REQUIRED TASKS:
1) In the article on the Delhi high court ruling below, who had directed Darshna to vacate the first floor of her in-laws' house?
2) Echo the part of the article on the Delhi high court ruling that opens with the words containing "As per the Delhi" and closes with "of his/her daughter-in-law.", word for word.

== SOURCE

Last week, the Delhi high court dismissed the plea of a woman who demanded her right to stay at the property of her in-laws, despite allegedly subjecting them to torture and cruelty.
As per the Delhi Maintenance and Welfare of Parents and Senior Citizens (Amendment) Rules, 2016, the same only entitles a senior citizen to seek eviction of his son, daughter or his legal heirs on account of ill-treatment, however excludes the daughter-in-law.
Justice Vibhu Bhakru said that excluding the daughter-in-law from the said rules would “debilitate” provisions of the rules and render it incapable to serve the object of safeguarding the rights of senior citizens. In its 11-page judgement, the court said,
It is difficult to accept that although a senior citizen is entitled to evict his/her son who is maltreating him, he/she has no option but to suffer the ill-treatment at the hands of his/her daughter-in-law.
The court dismissed the plea of a woman, Darshna, who had challenged the order of a district magistrate, that had directed her to vacate the first-floor of the house of her in-laws she had occupied.
The court observed that it was relevant to note that Darshna had no right, title and interest in the premises and, therefore, could not insist on residing with her father-in-law Dhani Ram and his wife. The court also cited that especially when the relationship between the said parties had deteriorated to a large extent, it would not be just to allow her to reside in the same premise.

====
== DATASET EXTRACT

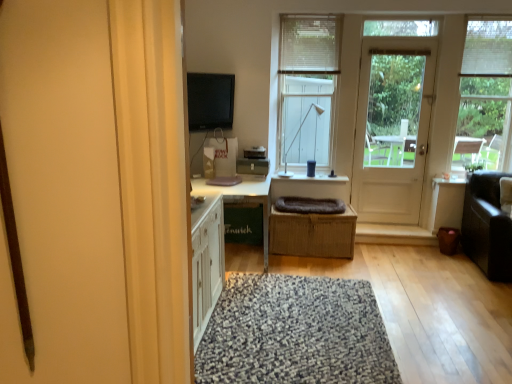
Question: Is white fabric blind at upper right, which is the 1th blind in right-to-left order, surrounding white plastic lamp at upper center?

Choices:
 (A) yes
 (B) no

Answer: (B)

Question: Is white fabric blind at upper right, which appears as the 2th blind when viewed from the left, bigger than white plastic lamp at upper center?

Choices:
 (A) no
 (B) yes

Answer: (A)

Question: Does white fabric blind at upper right, which is the 1th blind in right-to-left order, appear on the right side of white plastic lamp at upper center?

Choices:
 (A) no
 (B) yes

Answer: (B)

Question: Is white fabric blind at upper right, which is the 1th blind in right-to-left order, oriented towards white plastic lamp at upper center?

Choices:
 (A) no
 (B) yes

Answer: (A)

Question: Does white fabric blind at upper right, which appears as the 2th blind when viewed from the left, have a greater height compared to white plastic lamp at upper center?

Choices:
 (A) yes
 (B) no

Answer: (B)

Question: Is white fabric blind at upper right, which appears as the 2th blind when viewed from the left, wider than white plastic lamp at upper center?

Choices:
 (A) yes
 (B) no

Answer: (B)

Question: Is white wooden door at right outside of white wood window at center, the second window when ordered from right to left?

Choices:
 (A) no
 (B) yes

Answer: (B)

Question: Does white wooden door at right appear on the left side of white wood window at center, which is the first window in left-to-right order?

Choices:
 (A) no
 (B) yes

Answer: (A)

Question: Is white wooden door at right directly adjacent to white wood window at center, the second window when ordered from right to left?

Choices:
 (A) no
 (B) yes

Answer: (A)

Question: Considering the relative sizes of white wooden door at right and white wood window at center, which is the first window in left-to-right order, in the image provided, is white wooden door at right wider than white wood window at center, which is the first window in left-to-right order,?

Choices:
 (A) yes
 (B) no

Answer: (B)

Question: Is white wooden door at right facing towards white wood window at center, the second window when ordered from right to left?

Choices:
 (A) yes
 (B) no

Answer: (B)

Question: Are white wooden door at right and white wood window at center, the second window when ordered from right to left, located far from each other?

Choices:
 (A) yes
 (B) no

Answer: (B)

Question: From the image's perspective, is matte black flat screen tv at upper center beneath speckled woolen rug at center?

Choices:
 (A) no
 (B) yes

Answer: (A)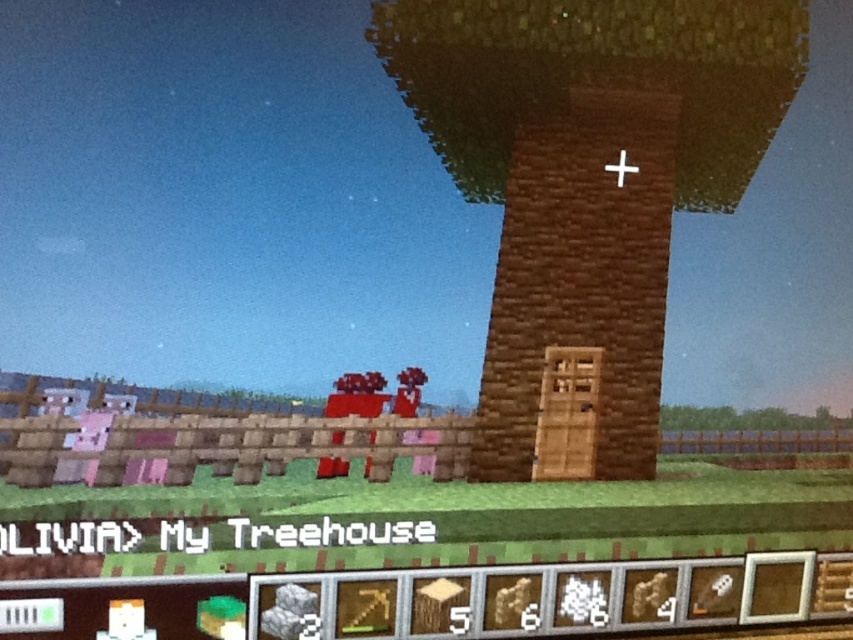
Question: Where is brown wooden tower at center located in relation to white wooden cross at upper center in the image?

Choices:
 (A) left
 (B) right

Answer: (A)

Question: Is brown wooden tower at center to the right of white wooden cross at upper center from the viewer's perspective?

Choices:
 (A) yes
 (B) no

Answer: (B)

Question: Can you confirm if brown wooden tower at center is thinner than white wooden cross at upper center?

Choices:
 (A) no
 (B) yes

Answer: (A)

Question: Which object appears farthest from the camera in this image?

Choices:
 (A) white wooden cross at upper center
 (B) brown wooden tower at center

Answer: (A)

====

COMPLETE ANSWERS:
1) A district magistrate.

2)
As per the Delhi Maintenance and Welfare of Parents and Senior Citizens (Amendment) Rules, 2016, the same only entitles a senior citizen to seek eviction of his son, daughter or his legal heirs on account of ill-treatment, however excludes the daughter-in-law.
Justice Vibhu Bhakru said that excluding the daughter-in-law from the said rules would “debilitate” provisions of the rules and render it incapable to serve the object of safeguarding the rights of senior citizens. In its 11-page judgement, the court said,
It is difficult to accept that although a senior citizen is entitled to evict his/her son who is maltreating him, he/she has no option but to suffer the ill-treatment at the hands of his/her daughter-in-law.